Security researchers at Kaspersky Labs have discovered a weakness in the Jaff ransomware code that makes it possible for victims to unlock their Jaff-infected files for free.
First identified last month, Jaff is relatively new ransomware that's being distributed with the help of 'Necurs botnet' that currently controls over 6 million infected computers worldwide.
Necurs botnet is the same botnet – army of compromised internet connected devices – that was used to distribute Dridex Banking Trojan and Locky ransomware, which also infects users' machines, encrypt files and then demand a ransom before unlocking them.
Jaff ransomware (Trojan-Ransom.Win32.Jaff) attack is primarily carried out by sending spam emails to millions of users with an attached PDF, which if clicked, opens up an embedded Word document with a malicious macro script to downloads and execute the ransomware.
Once victims download and enable a Word macro associated with the .PDF, the Jaff ransomware gets downloaded onto their computer, encrypting victims files and then demanding a ransom of between 0.5 to 2 Bitcoin (~$1,500 to $5,000 today).
The Jaff attack started on May 12 – the same day when the devastating WannaCry ransomware debuted – by sending spam emails at the speed of 5 Million emails per hour.
How to Use RakhniDecryptor
Kaspersky RakhniDecryptor tool is a lightweight and portable piece of software designed to decrypt files encrypted by several variants of ransomware including Lobzik, Rakhni, Mircop, Crusis and 17 others.

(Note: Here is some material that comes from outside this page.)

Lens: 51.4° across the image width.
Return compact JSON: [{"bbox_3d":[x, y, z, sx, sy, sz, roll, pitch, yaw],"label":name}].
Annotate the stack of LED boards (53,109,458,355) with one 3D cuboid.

RakhniDecryptor is very easy to use and doesn't require any technical knowledge. Here's the list of simple steps to use this tool:
- Download RakhniDecryptor 184.108.40.206
- Run the RakhniDecryptor.exe file on the infected computer
- Click 'Change parameters' to select the objects to scan (hard drives/removable drives/network drives)
- Click the 'Start Scan' button and then choose the specify path to one of the encrypted files
- The RakhniDecryptor utility will then recover the decryption password to unlock files
How to Protect Yourself From Ransomware Attacks
Whether it's Jaff, Locky, CoinVault, TeslaCrypt, or any other ransomware, the protection measures are standard.

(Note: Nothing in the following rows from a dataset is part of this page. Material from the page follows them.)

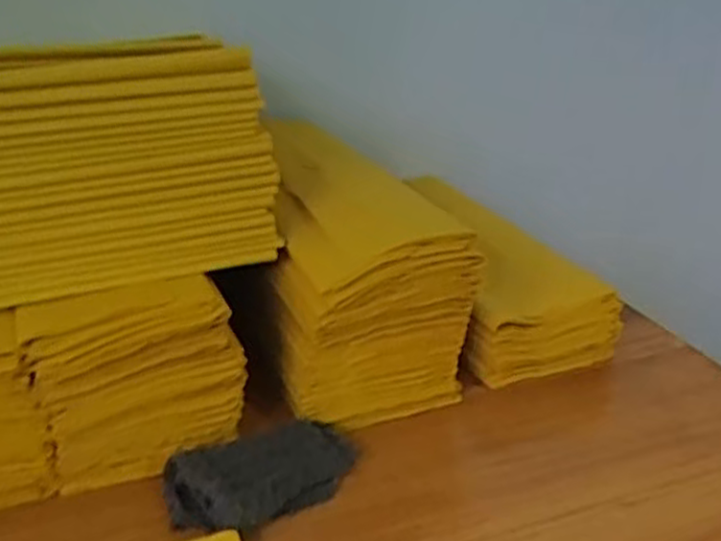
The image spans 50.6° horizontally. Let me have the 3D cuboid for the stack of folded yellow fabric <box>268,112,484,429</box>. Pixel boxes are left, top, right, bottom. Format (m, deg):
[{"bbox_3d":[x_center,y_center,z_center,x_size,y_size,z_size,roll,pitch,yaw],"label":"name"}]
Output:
[{"bbox_3d":[-0.031,-0.015,0.662,0.131,0.150,0.311,-7,27,-21],"label":"stack of folded yellow fabric"}]

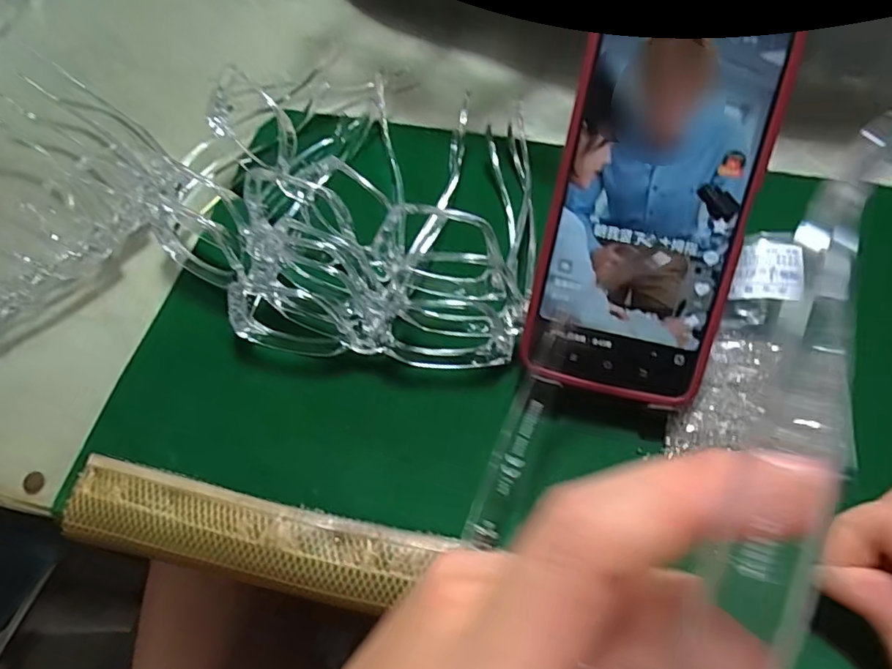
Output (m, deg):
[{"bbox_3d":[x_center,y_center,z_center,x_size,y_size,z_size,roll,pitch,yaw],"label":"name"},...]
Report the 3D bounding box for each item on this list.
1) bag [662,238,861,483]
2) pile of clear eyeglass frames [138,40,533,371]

To safeguard against ransomware infections, you should always be suspicious of uninvited documents sent in an email and never click on links inside those documents unless verifying their source.
Check if macros are disabled in your MS Office apps. If not, block macros from running in MS Office files from the Internet. In enterprises, your system administrators can set the default setting for macros.

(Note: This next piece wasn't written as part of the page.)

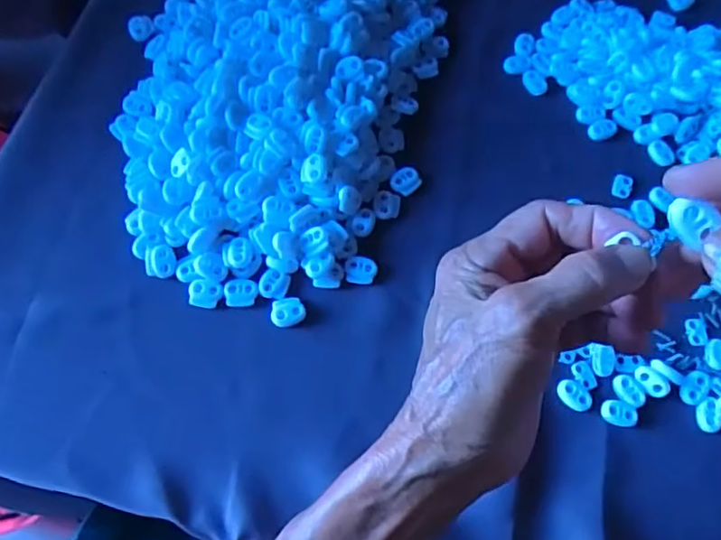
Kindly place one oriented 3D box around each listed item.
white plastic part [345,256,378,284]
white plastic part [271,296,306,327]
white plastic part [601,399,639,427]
[{"bbox_3d":[0.000,0.000,0.405,0.021,0.004,0.020,1,71,-2],"label":"white plastic part"},{"bbox_3d":[-0.048,0.027,0.389,0.022,0.004,0.019,-21,73,-9],"label":"white plastic part"},{"bbox_3d":[0.165,0.091,0.378,0.023,0.004,0.015,14,71,2],"label":"white plastic part"}]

In order to always have a tight grip on all your important documents, keep a good backup routine in place that makes copies of your files to an external storage device which is not always connected to your PC.
Moreover, make sure that you run an active anti-virus security suite of tools on your system and keep them up-to-date, and most importantly, always browse the Internet safely.